JSFS nrollment is currently at 21 students, with room for about 40 more, with two full-time and one part-time staff members. The school enrolls kids from 4 to 18 years old, but there are no divisions among the ages. Finn explained that mixing age groups is mutually beneficial: the older kids help the younger kids, which “boosts the self-esteem of the older kids, and the younger kids learn skills beyond their years.”

The “classes on request” are a daily reality. Quirk explained, “Our job is to be supportive but non-directive. Unless somebody comes to us, we don’t interfere at all.” Kids ask questions about matters that come up during the day.

“We value all learning equally,” said Quirk. “Children are natural learners, they’re learning constantly because they’re doing constantly.
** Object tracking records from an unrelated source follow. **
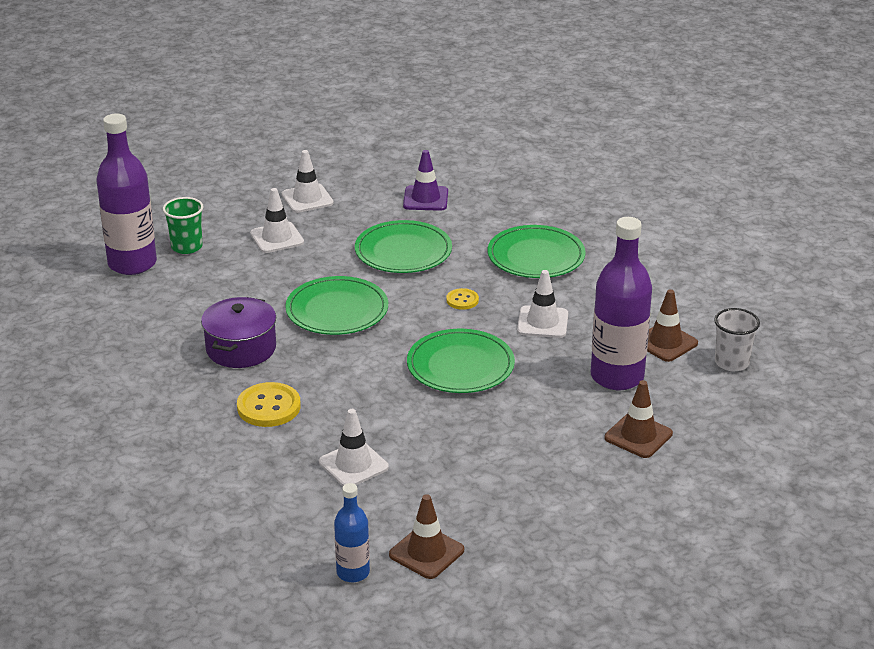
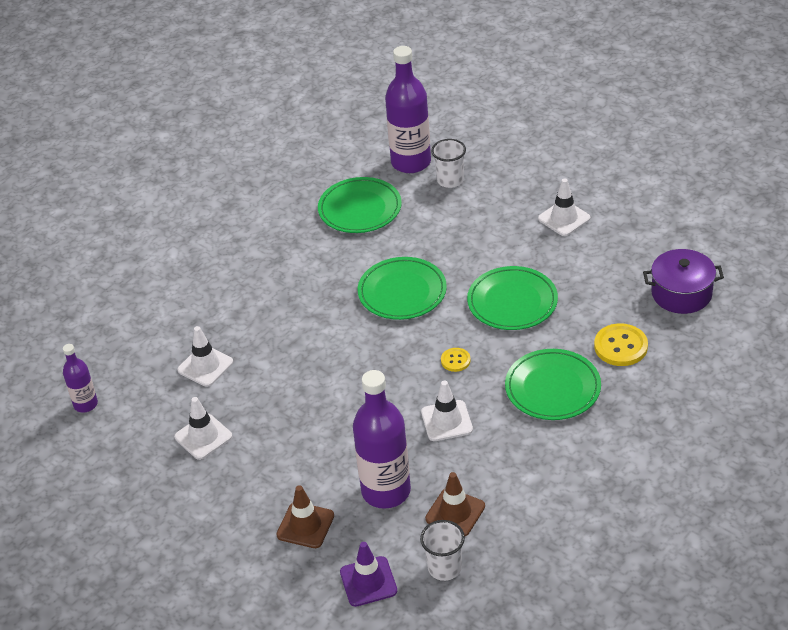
camera: 75 degrees right, 10 degrees up
(187, 247) = (450, 180): green cup -> white cup
(241, 348) = (325, 258): purple pot -> purple pot (681, 293)
(269, 407) = (258, 298): yellow button -> yellow button (620, 346)
(277, 238) = (491, 223): white traffic cone -> white traffic cone (203, 437)
(353, 572) = (85, 404): blue bottle -> purple bottle
(425, 199) = (610, 288): purple traffic cone -> purple traffic cone (368, 581)
(426, 552) = (118, 436): brown traffic cone -> none
(460, 366) = (357, 387): green plate -> green plate (360, 209)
There’s a depth of interest and passion for what they’re doing that carries over into everything and into their adult lives.”

Julia, an elementary-aged student who has taken an interest in animals, is pursuing a job-shadowing position at the veterinarian’s office around the corner. She also wants to learn how to draw every kind of puppy, so she asked the art corporation for a book on drawing animals. She’s drawn 20 puppies already and plans to donate her drawings to the vet’s office.
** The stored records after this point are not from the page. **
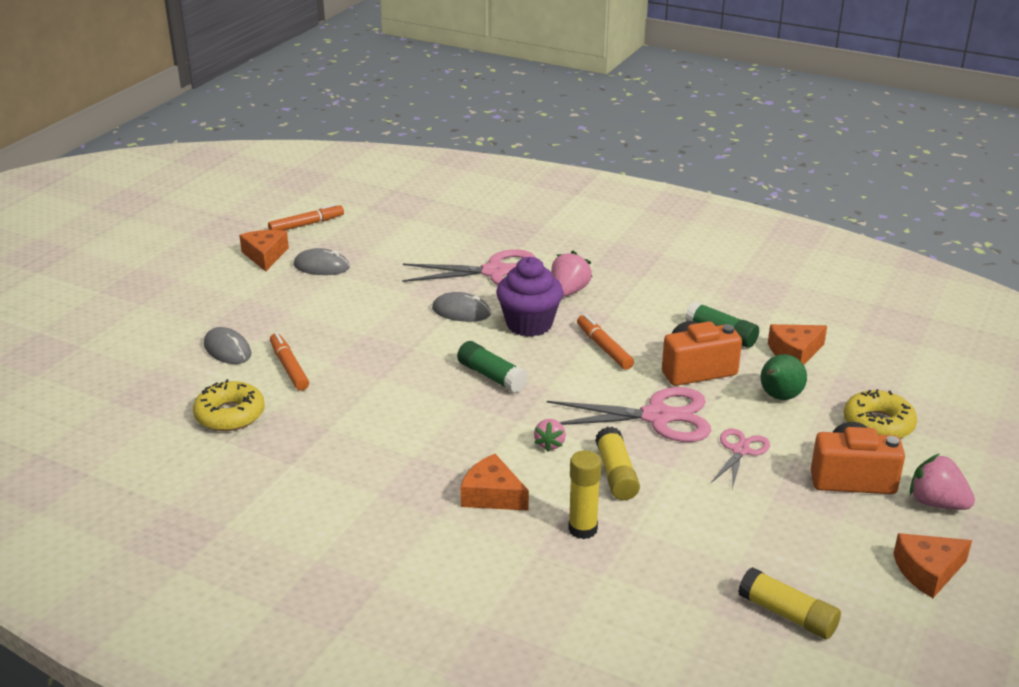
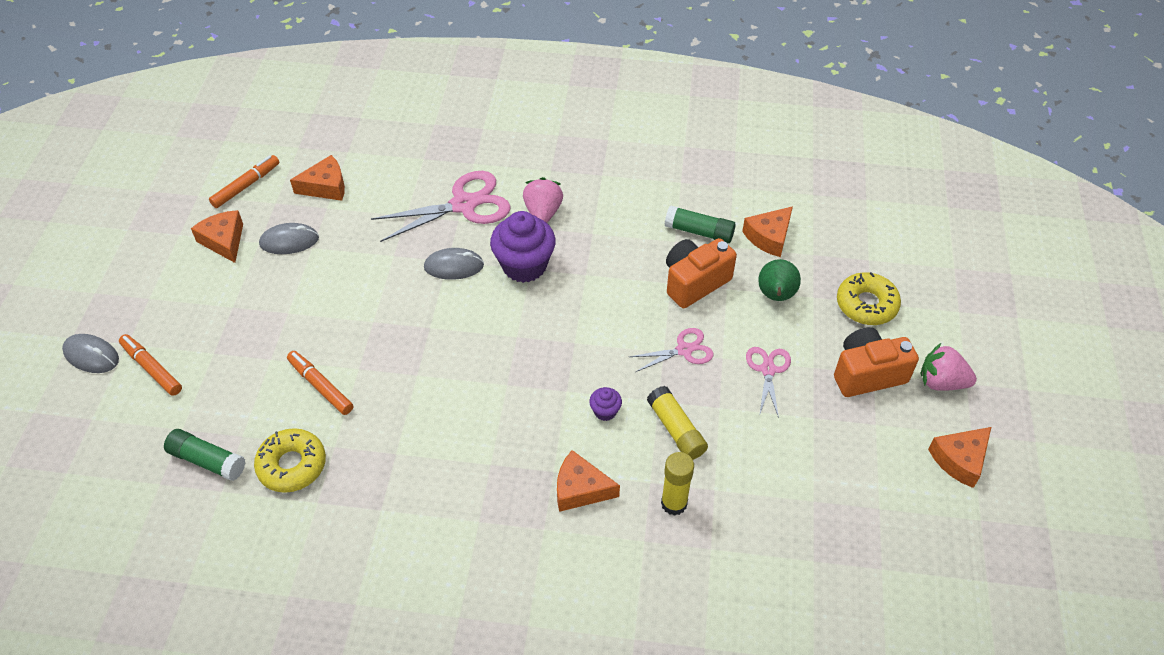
camera: 20 degrees left, 20 degrees up
(227, 349) = (248, 380): grey mouse -> grey mouse (91, 355)
(376, 237) = (326, 186): none -> orange cheese
(491, 376) = (518, 342): green glue stick -> green glue stick (207, 460)
(550, 444) = (605, 411): pink strawberry -> purple cupcake
(604, 348) = (604, 277): orange marker -> orange marker (152, 369)
(657, 417) = (684, 350): pink scissors -> pink scissors, size x0.55
(787, 615) = (872, 543): yellow glue stick -> none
The learning process encompasses the community as well. Some of the students have the freedom to leave the school and explore the town. One decided to make a map of Little Silver, showing where restaurants are and what levels – students are granted degrees of freedom by the meeting – can go where.

A key part of school structure is the interpersonal dimension. “We believe learning how to talk to a person and how to work together are as important as academic learning,” Quirk said.

When it comes to mediating disputes among kids, there are several steps. First is the school meeting, where the inevitable ins and outs of a community spending days together get hashed out. If a spat arises, an staff member has an informal “talk-about-it” with the kids having trouble.

“Little kids especially love talk-about-it’s,” said Quirk.

If an issue can’t be satisfactorily resolved informally, there is a judicial committee, made up of rotating students – one younger, one older) – and staff, which hears all sides of the dispute.

Quirk said the students, who had previously sent cards to Army soldiers stationed in Afghanistan, have been asking why the military hasn’t been trained in talkaboutit’s.

 Over the 45 years since the Sudbury method was developed, an average of 86 percent of its students have gone on to college, Quirk said. And many get into their first choice of college, she added. The first two JSFS students to graduate will do so this year. Both are planning to go to college, and one has been offered two scholarships.

“There are no grades, no transcripts, and no teacher recommendations,” she said. “They’re getting in because they have the skills to say this is who I am and this is why I should attend your school.”

But are there going to be gaps in a kid’s knowledge without a formal curriculum?

“Do they know what the capital of Belgium is? Maybe not,” Quirk said. “But do most adults remember what they had memorize in school?”

“Traditional education separates subjects,” she added. “When kids learn holistically, in the context of what they’re most interested in, they don’t forget.”